WASHINGTON (Reuters) - Current and former CEOs of three major U.S. financial institutions deeply involved in the widening subprime mortgage crisis were asked on Monday by a Congressional committee to testify at a hearing next month on their massive pay and severance packages.

A House of Representatives panel invited Countrywide Financial Corp CFC.N CEO Angelo Mozilo, former Citigroup Inc (C.N) CEO Charles Prince and former Merrill Lynch & Co Inc MER.N CEO Stanley O'Neal to appear and answer questions on February 7.

House Oversight and Government Reform Committee Chairman Henry Waxman, a 17-term California Democrat, said he was seeking testimony from the executives as part of an "ongoing investigation into executive pay."

In a letter on the hearing sent to Mozilo, Waxman wrote: "According to recent press reports, if Bank of America Corp (BAC.N) completes its proposed purchase of Countrywide Financial, you stand to collect tens of millions of dollars in severance payments and other compensation."

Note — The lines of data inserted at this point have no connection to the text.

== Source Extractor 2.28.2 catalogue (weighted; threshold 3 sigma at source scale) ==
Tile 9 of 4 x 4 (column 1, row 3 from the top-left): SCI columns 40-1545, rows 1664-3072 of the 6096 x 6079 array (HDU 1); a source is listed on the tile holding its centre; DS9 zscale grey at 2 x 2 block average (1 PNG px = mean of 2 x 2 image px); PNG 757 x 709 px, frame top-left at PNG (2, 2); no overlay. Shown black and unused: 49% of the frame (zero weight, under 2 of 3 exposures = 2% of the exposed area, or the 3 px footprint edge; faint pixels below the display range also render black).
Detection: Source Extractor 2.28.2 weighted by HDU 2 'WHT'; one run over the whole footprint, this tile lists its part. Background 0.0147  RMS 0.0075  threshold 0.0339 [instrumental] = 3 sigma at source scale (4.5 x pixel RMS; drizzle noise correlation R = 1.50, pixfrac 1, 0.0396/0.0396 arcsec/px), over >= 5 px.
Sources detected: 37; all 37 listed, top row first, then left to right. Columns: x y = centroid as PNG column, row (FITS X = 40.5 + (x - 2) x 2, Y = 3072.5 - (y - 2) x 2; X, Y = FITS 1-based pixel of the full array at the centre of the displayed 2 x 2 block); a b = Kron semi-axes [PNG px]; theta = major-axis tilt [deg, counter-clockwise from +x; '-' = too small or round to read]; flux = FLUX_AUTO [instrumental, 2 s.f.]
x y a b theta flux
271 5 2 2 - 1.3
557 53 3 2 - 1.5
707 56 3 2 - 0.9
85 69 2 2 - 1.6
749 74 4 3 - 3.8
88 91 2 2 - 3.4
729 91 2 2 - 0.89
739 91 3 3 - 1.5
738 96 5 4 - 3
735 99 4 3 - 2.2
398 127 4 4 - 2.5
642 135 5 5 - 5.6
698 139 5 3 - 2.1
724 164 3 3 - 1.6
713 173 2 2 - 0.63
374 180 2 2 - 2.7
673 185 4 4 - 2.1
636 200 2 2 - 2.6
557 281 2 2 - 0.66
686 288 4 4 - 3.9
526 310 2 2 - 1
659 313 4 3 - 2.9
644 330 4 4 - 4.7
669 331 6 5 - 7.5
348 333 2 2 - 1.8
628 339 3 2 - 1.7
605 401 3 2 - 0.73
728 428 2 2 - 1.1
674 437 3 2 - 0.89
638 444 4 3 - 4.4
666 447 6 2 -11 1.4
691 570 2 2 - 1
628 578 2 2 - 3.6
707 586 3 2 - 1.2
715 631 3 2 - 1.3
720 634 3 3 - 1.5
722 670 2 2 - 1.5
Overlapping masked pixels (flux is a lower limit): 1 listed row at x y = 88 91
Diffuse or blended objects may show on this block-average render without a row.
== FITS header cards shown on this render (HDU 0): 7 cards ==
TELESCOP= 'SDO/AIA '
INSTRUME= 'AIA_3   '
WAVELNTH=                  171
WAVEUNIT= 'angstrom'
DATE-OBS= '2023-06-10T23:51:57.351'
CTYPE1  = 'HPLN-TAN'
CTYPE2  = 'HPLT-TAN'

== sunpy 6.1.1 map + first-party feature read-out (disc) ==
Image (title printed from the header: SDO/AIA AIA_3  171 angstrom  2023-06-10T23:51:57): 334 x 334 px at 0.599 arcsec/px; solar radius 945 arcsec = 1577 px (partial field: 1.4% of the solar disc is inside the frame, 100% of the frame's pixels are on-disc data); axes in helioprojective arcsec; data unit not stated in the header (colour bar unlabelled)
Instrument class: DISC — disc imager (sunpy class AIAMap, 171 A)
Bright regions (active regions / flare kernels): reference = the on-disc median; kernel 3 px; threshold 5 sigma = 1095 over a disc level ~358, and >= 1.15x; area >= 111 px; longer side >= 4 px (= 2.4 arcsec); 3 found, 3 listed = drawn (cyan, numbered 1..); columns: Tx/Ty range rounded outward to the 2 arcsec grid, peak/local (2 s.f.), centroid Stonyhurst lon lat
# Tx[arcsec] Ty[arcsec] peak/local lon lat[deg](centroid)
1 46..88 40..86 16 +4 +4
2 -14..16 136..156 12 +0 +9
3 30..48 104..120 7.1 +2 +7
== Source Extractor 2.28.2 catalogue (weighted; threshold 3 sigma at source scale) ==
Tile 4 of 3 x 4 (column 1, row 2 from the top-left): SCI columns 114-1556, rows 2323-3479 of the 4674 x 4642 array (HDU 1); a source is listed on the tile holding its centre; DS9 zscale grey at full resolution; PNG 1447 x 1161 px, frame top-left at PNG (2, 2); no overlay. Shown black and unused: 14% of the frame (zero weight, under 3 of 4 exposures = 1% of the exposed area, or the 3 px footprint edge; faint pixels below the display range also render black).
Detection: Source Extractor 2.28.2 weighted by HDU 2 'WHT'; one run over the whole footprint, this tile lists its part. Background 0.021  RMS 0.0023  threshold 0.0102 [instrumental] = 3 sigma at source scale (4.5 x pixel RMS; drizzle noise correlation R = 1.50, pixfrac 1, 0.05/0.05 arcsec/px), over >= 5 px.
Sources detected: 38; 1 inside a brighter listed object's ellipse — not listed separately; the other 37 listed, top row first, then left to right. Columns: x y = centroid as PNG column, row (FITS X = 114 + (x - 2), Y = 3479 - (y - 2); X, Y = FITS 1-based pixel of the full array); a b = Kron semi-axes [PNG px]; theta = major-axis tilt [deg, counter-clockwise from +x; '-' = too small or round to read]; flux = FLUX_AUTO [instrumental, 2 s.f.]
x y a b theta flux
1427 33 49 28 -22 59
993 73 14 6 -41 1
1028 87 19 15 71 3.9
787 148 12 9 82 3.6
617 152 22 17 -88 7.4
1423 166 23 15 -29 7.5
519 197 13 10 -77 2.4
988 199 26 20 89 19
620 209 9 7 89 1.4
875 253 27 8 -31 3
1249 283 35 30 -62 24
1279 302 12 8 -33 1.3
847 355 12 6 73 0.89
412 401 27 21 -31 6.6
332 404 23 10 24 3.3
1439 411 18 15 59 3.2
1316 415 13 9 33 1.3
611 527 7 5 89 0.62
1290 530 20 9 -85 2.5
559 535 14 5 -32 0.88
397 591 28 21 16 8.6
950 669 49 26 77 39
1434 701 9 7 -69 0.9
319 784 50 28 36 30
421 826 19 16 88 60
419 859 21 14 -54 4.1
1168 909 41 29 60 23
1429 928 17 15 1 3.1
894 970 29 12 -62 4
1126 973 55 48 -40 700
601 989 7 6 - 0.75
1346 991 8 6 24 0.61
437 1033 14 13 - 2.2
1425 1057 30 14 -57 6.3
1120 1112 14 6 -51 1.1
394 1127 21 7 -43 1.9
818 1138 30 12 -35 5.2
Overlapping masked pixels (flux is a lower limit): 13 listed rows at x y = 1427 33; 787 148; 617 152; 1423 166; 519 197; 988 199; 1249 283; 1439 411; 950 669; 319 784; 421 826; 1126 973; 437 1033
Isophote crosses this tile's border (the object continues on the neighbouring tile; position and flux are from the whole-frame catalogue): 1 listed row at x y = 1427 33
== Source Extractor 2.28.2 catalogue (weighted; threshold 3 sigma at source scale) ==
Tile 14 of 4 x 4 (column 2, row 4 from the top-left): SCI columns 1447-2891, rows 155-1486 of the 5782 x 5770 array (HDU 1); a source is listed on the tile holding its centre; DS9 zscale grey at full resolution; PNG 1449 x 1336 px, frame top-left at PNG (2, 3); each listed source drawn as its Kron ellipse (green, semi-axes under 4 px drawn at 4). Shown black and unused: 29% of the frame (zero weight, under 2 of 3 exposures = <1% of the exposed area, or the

Waxman asked Mozilo to be prepared to explain how his compensation package aligns with shareholders' interests and whether it "is justified in light of your company's recent performance and its role in the national mortgage crisis."

Bank of America said on Friday it agreed to acquire Countrywide -- the largest U.S. mortgage lender and the poster child, say critics, for the subprime crisis -- for $4 billion.

Prince quit in early November as chief executive while Citigroup posted billions of dollars in subprime losses and O'Neal was ousted amid similar circumstances at Merrill Lynch.

Despite these problems, Merrill said O'Neal would collect about $161.5 million in stock awards and benefits after leaving. One expert estimated shortly after his resignation that Prince would depart Citi with about $31 million.

The same House committee held a hearing last month on executive pay during which Waxman said: "In the 1980s, the CEOs of the nation's largest companies were paid 40 times more than the average employee. Now they make over 600 times more. At a typical company, 10 percent of corporate profits -- a staggering sum -- goes into the pockets of top executives."